Records from a collection:

--------------------------------------------------

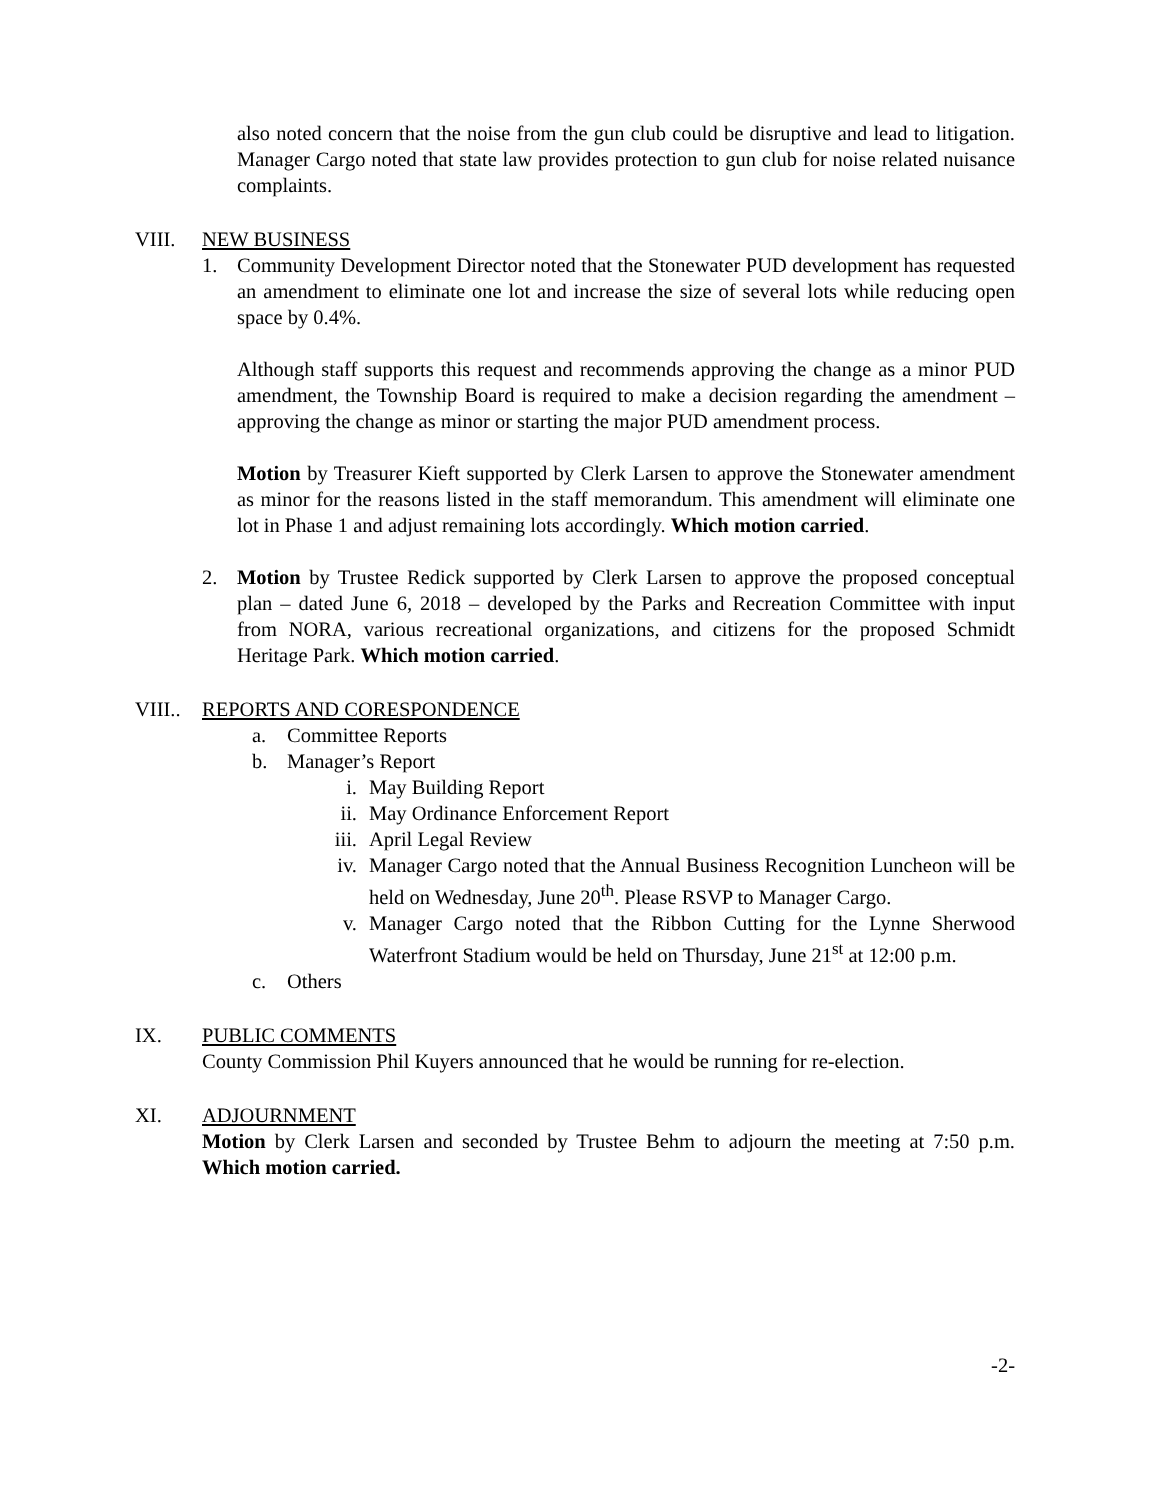also noted concern that the noise from the gun club could be disruptive and lead to litigation. Manager Cargo noted that state law provides protection to gun club for noise related nuisance complaints.
VIII. NEW BUSINESS
1. Community Development Director noted that the Stonewater PUD development has requested an amendment to eliminate one lot and increase the size of several lots while reducing open space by 0.4%.
Although staff supports this request and recommends approving the change as a minor PUD amendment, the Township Board is required to make a decision regarding the amendment – approving the change as minor or starting the major PUD amendment process.
Motion by Treasurer Kieft supported by Clerk Larsen to approve the Stonewater amendment as minor for the reasons listed in the staff memorandum. This amendment will eliminate one lot in Phase 1 and adjust remaining lots accordingly. Which motion carried.
2. Motion by Trustee Redick supported by Clerk Larsen to approve the proposed conceptual plan – dated June 6, 2018 – developed by the Parks and Recreation Committee with input from NORA, various recreational organizations, and citizens for the proposed Schmidt Heritage Park. Which motion carried.
VIII..
REPORTS AND CORESPONDENCE
a. Committee Reports
b. Manager’s Report
i. May Building Report
ii.
May Ordinance Enforcement Report
iii.
April Legal Review
iv.
Manager Cargo noted that the Annual Business Recognition Luncheon will be held on Wednesday, June 20<sup>th</sup>. Please RSVP to Manager Cargo.
v. Manager Cargo noted that the Ribbon Cutting for the Lynne Sherwood Waterfront Stadium would be held on Thursday, June 21<sup>st</sup> at 12:00 p.m.
c. Others
IX. PUBLIC COMMENTS
County Commission Phil Kuyers announced that he would be running for re-election.
XI. ADJOURNMENT
Motion by Clerk Larsen and seconded by Trustee Behm to adjourn the meeting at 7:50 p.m. Which motion carried.
-2-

--------------------------------------------------

* **TASK OBJECTIVE**
In the entries above, count each line with "supported"; reply with the total only.

* **WRITTEN ANSWER**
2